3.1 Central limit theorem

  • Cental limit theorem: Consider the i.i.d. sample of \(Y_1,\cdots, Y_N\) drawn from the random variable \(Y\) with mean \(\mu\) and variance \(\sigma^2\). The following \(Z\) converges in distribution to the normal distribution. \[ Z = \frac{1}{\sqrt{N}} \sum_{i=1}^N \frac{Y_i - \mu}{\sigma } \overset{d}{\rightarrow}N(0,1) \] In other words, \[ \lim_{N\rightarrow\infty}P\left(Z \leq z\right)=\Phi(z) \]

3.2 What does CLT mean?

  • The central limit theorem implies that if \(N\) is large enough, we can approximate the distribution of \(\bar{Y}\) by the standard normal distribution with mean \(\mu\) and variance \(\sigma^2 / N\) regardless of the underlying distribution of \(Y\).
  • This property is called asymptotic normality.
  • Let’s examine this property through simulation!!

3.3 Numerical Simulation

  • Use the same example as before.
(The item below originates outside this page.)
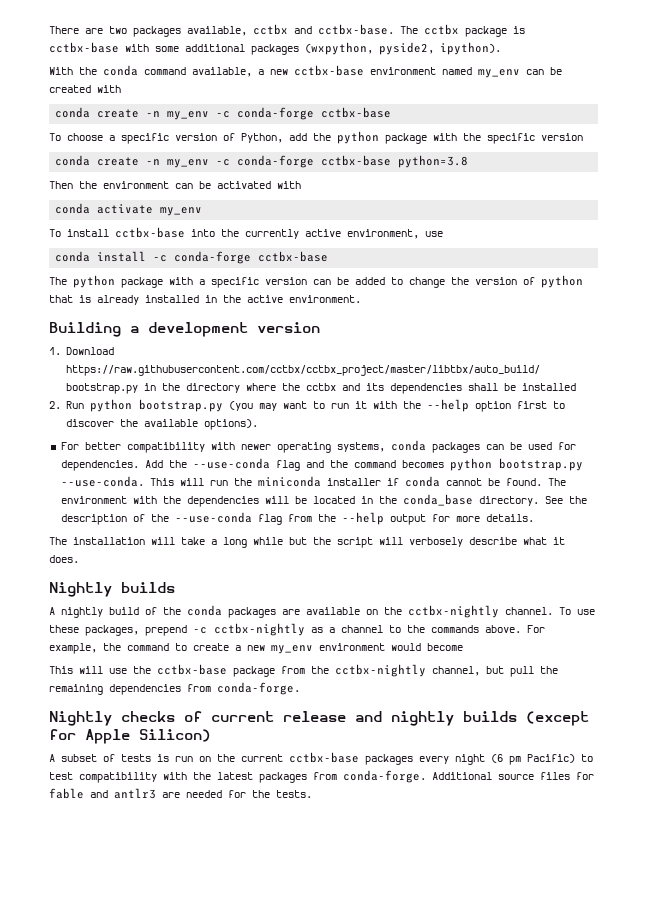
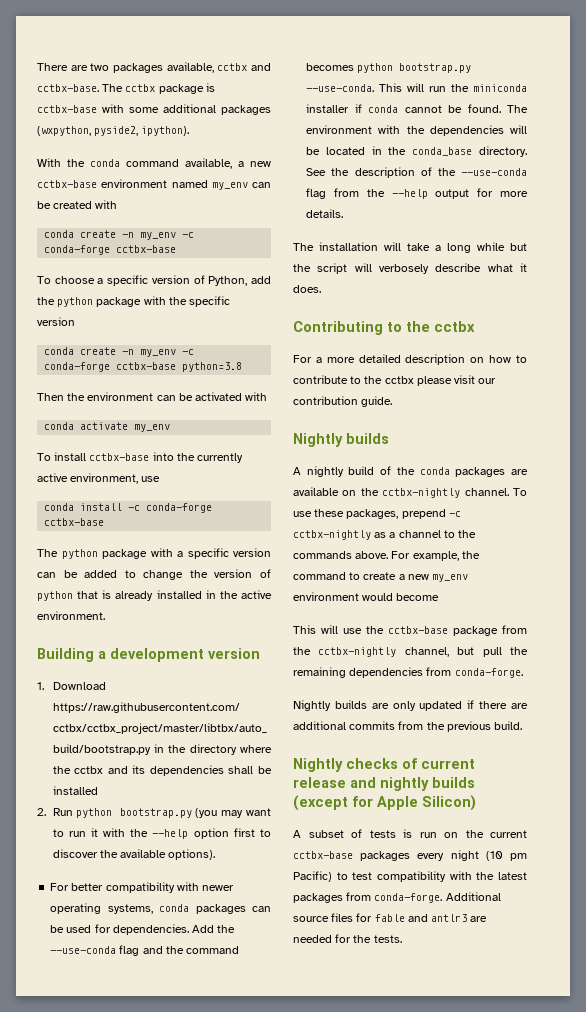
(79, 559) none -> [293,321,475,335] [293,354,527,365] [293,375,497,386] [293,396,393,407] // Contributing to the cctbx // For a more detailed description on how to contribute to the cctbx please visit our contribution guide.
(300, 688) none -> [293,700,528,711] [293,721,523,732] // Nightly builds are only updated if there are additional commits from the previous build.
[491,754,503,763] (6 -> [485,851,503,861] (10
Remember that the underlying income distribution is clearly NOT normal.
    • Population mean \(\mu = 30165.4673315\)
    • standard deviation \(\sigma = 38306.1712336\).

# define function for simulation 
f_simu_CLT = function(Nsamples, samplesize, pop, pop_mean, pop_sd ){
  
  output = numeric(Nsamples)
  for (i in 1:Nsamples ){
    test <- sample(x = pop, size = samplesize)
    output[i] <- ( mean(test) - pop_mean ) / (pop_sd / sqrt(samplesize))
  }
  
  return(output)

}

# Set the seed for the random number
set.seed(124)

# Run simulation 
Nsamples = 2000
result_CLT1 <- f_simu_CLT(Nsamples, 10, pop, pop_mean, pop_sd )
result_CLT2 <- f_simu_CLT(Nsamples, 100, pop, pop_mean, pop_sd )
result_CLT3 <- f_simu_CLT(Nsamples, 1000, pop, pop_mean, pop_sd )

# Random draw from standard normal distribution as comparison
result_stdnorm = rnorm(Nsamples)

# Create dataframe
result_CLT_data <- data.frame(  Ybar_standardized_10 = result_CLT1, 
                            Ybar_standardized_100 = result_CLT2, 
                            Ybar_standardized_1000 = result_CLT3, 
                            Standard_Normal = result_stdnorm)

  • Now take a look at the distribution.
# Use "melt" to change the format of result_data
data_for_plot <- melt(data = result_CLT_data, variable.name = "Variable" )
## Using  as id variables
# Use "ggplot2" to create the figure.
fig <- 
  ggplot(data = data_for_plot) +
  xlab("Sample mean") + 
  geom_line(aes(x = value, colour = variable ),   stat = "density" ) + 
  geom_vline(xintercept=0 ,colour="black")

plot(fig)

  • As \(N\) grows, the distribution is getting closer to the standard normal distribution.